Mo Folchart (Brendan Fraser) is a father who possesses a secret ability to bring characters from books to life when he reads them aloud. But when Mo accidentally brings a power-hungry villain, Capricorn (Andy Serkis) from a rare children’s fable to life, the villain kidnaps Mo’s daughter, Meggie (Eliza Hope Bennett) and demands Mo bring other evil fictional characters to life. In an attempt to rescue his daughter, Mo assembles a disparate group of friends - both real and magic - and embarks on a journey to save her and set things right. 


Inkheart is one of those rare films about the power of stories that magically connects with adults and children. It’s based on Cornelia Funke’s novel about a father and daughter who travel the world’s antiquarian bookshops in search of a potty medieval fantasy called Inkheart. Finding a copy of the book is the only way Brendan Fraser’s Mo Folchart can rectify a ghastly mistake.

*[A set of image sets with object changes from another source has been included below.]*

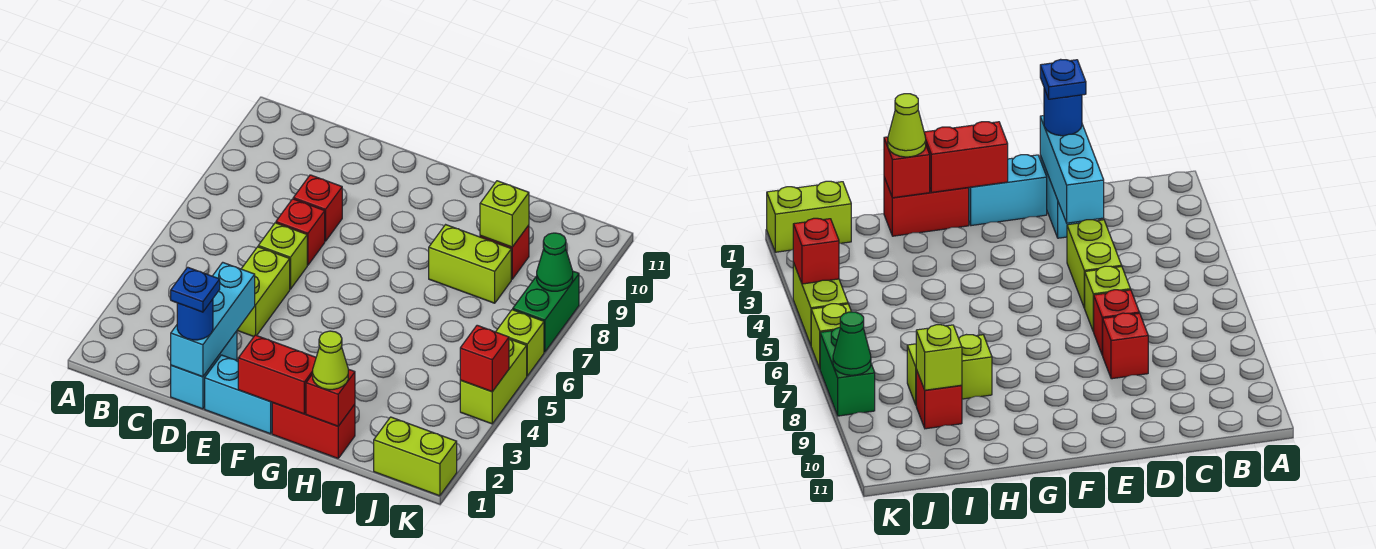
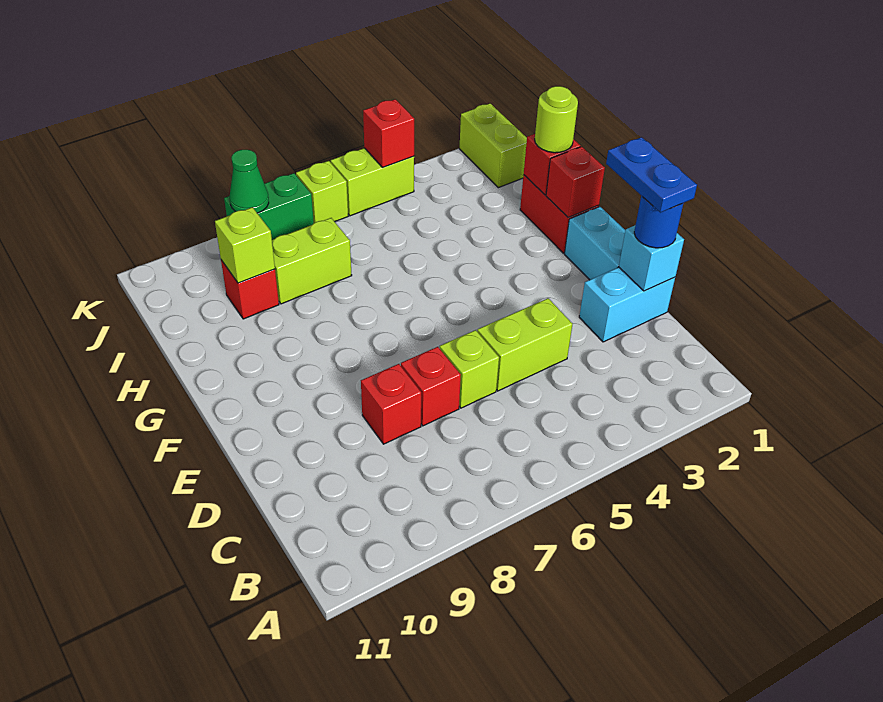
cyan 1x3 brick [171,262,255,377] -> cyan 1x1 brick [619,225,684,291]
blue 1x1 plate [171,267,220,312] -> blue 1x2 plate [606,137,697,213]
red 1x2 brick [238,335,316,414] -> red 1x1 brick [546,147,605,217]
lime 1x1 cone [313,331,348,390] -> lime 1x1 round brick [535,86,578,153]
lime 1x2 brick [429,225,511,303] -> lime 1x2 brick turned to [272,218,352,304]

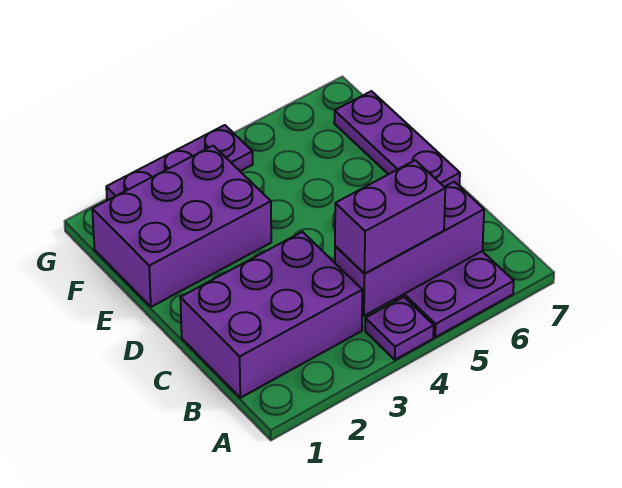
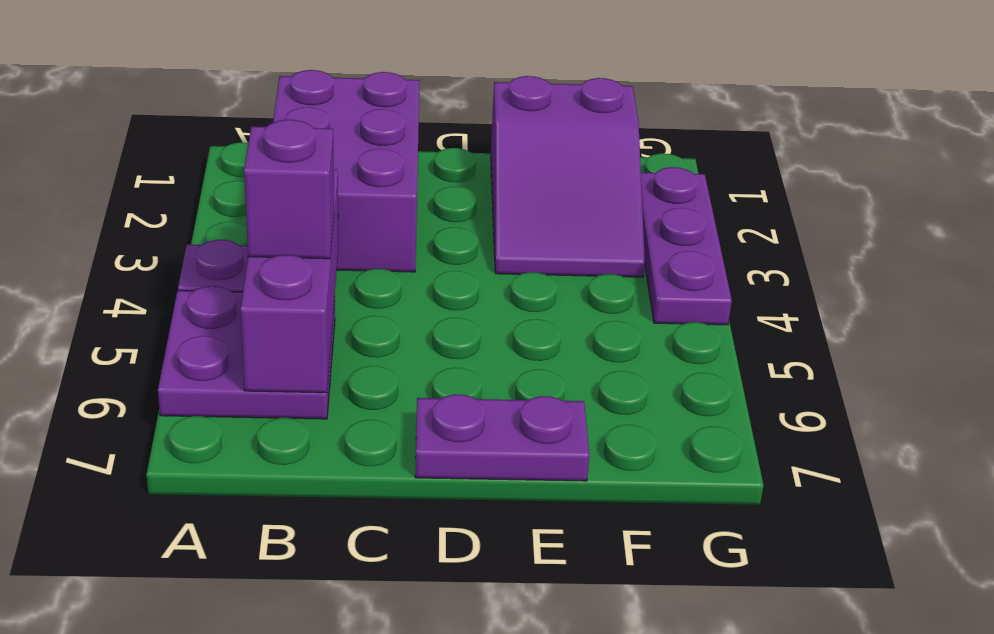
purple 1x2 brick [335,160,445,274] -> purple 1x1 brick [244,120,334,259]
purple 1x3 plate [334,91,460,187] -> purple 1x2 plate [415,394,590,481]
purple 2x3 brick [92,146,271,307] -> purple 2x3 slope [491,76,645,277]

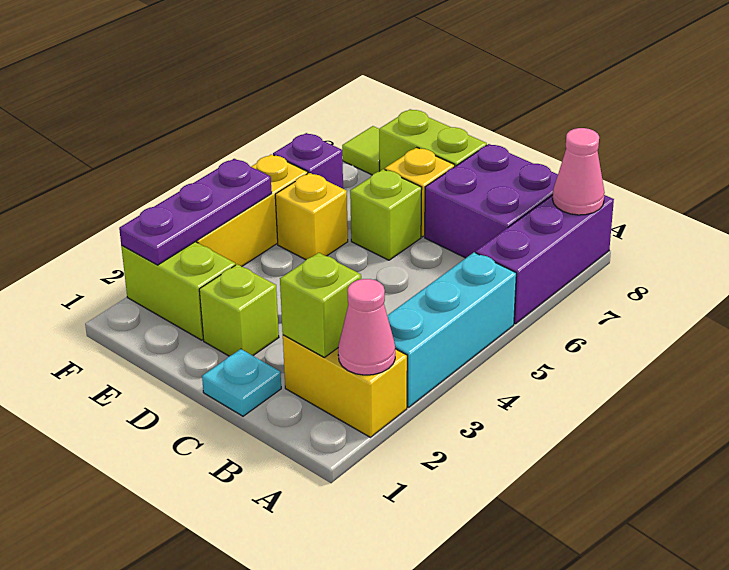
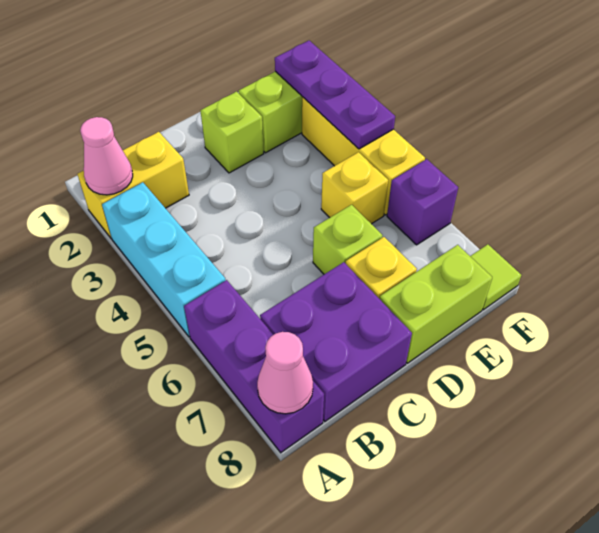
lime 1x1 brick [280,253,361,357] -> none
cyan 1x1 plate [202,349,281,416] -> none

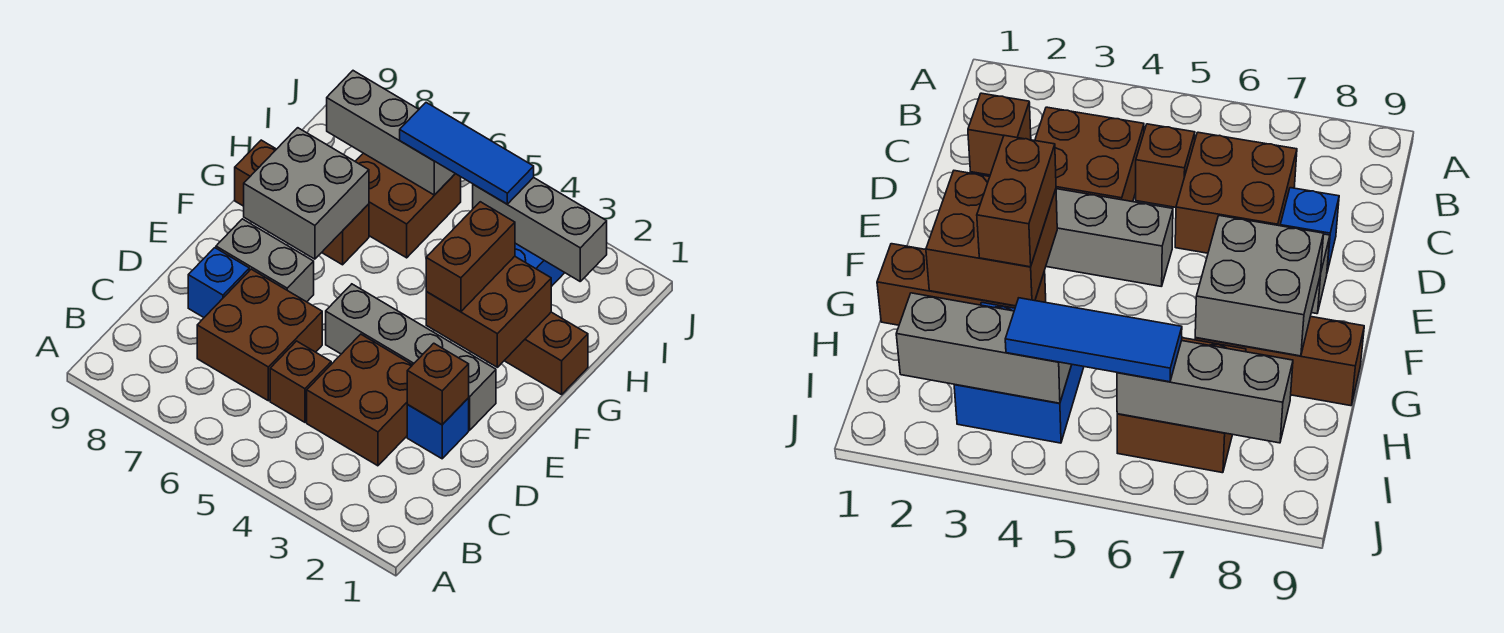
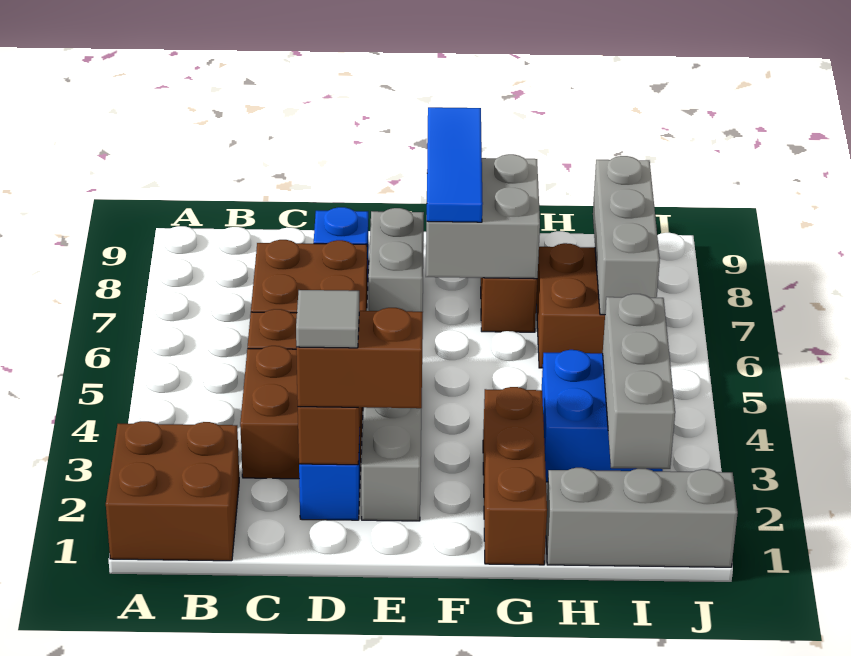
none -> grey 1x1 tile [296,290,359,348]
brown 2x2 brick [426,256,551,367] -> brown 2x2 brick moved to [106,421,239,561]
brown 1x2 brick [426,202,515,312] -> brown 1x2 brick moved to [296,308,423,408]
none -> grey 1x3 brick [546,468,738,567]
blue 1x3 tile [400,103,534,204] -> blue 1x3 tile moved to [427,107,483,222]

Folchart was born with a mythical gift: he has a supernatural ability to bring characters and entire chapters of literary prose to life simply by reading a book out loud in his sonorous, crooning voice. Fraser is not the first actor who naturally springs to mind when it comes to the slippery business of shaping a killer line. But his luminous charm and panicky looks when the camera shudders and a baffled peasant drops out of the sky, is absurdly perfect. The ingenious twist is that when Folchart brings a character to life, a real person is sucked into the pages of the story, which is how he originally lost his wife (Sienna Guillory) a decade ago while reading Inkheart to their daughter. The only way to free the beauty now chained to a medieval sink is to find the missing book and “read” her back to life. In Iain Softley’s rip-roaring adventure, the clashes between the real world and the realms of fiction are a chaotic, hilarious, eye-popping joy. The wit and invention is breathtaking. There are inky words still printed on the faces of the fictional goons who kidnap Folchart and his feisty 12-year-old daughter, Meggie, played by Eliza Hope Bennett. The exotic menagerie of beasts — set loose from tales as madly removed as The Wizard of Oz and Peter Pan — crash through the action with hilarious, sometimes hair-raising, anarchy. Andy Serkis’s terrific Inkheart tyrant, whom Folchart accidentally swapped for his wife, has not the slightest intention of returning to a fusty old fantasy. He has shaved his head, bought a snappy suit, and armed his goons with machineguns. He threatens to murder Helen Mirren’s batty aunt unless Folchart conjures an apocalyptic monster called the Shadow to life from the darkest chapter of Inkheart. The sublime irony of this medley of state-of-the-art special effects is how earnestly Softley’s film champions the superiority of the written word. Inkheart shows why books are wonderful yet dangerous places; how a well-told story unlocks the imagination; and how words unleash the most unpredictable emotions. Thoroughly enjoyable to see books come alive. A 3 on my "Go See" scale with a "Happily Ever After" on the end.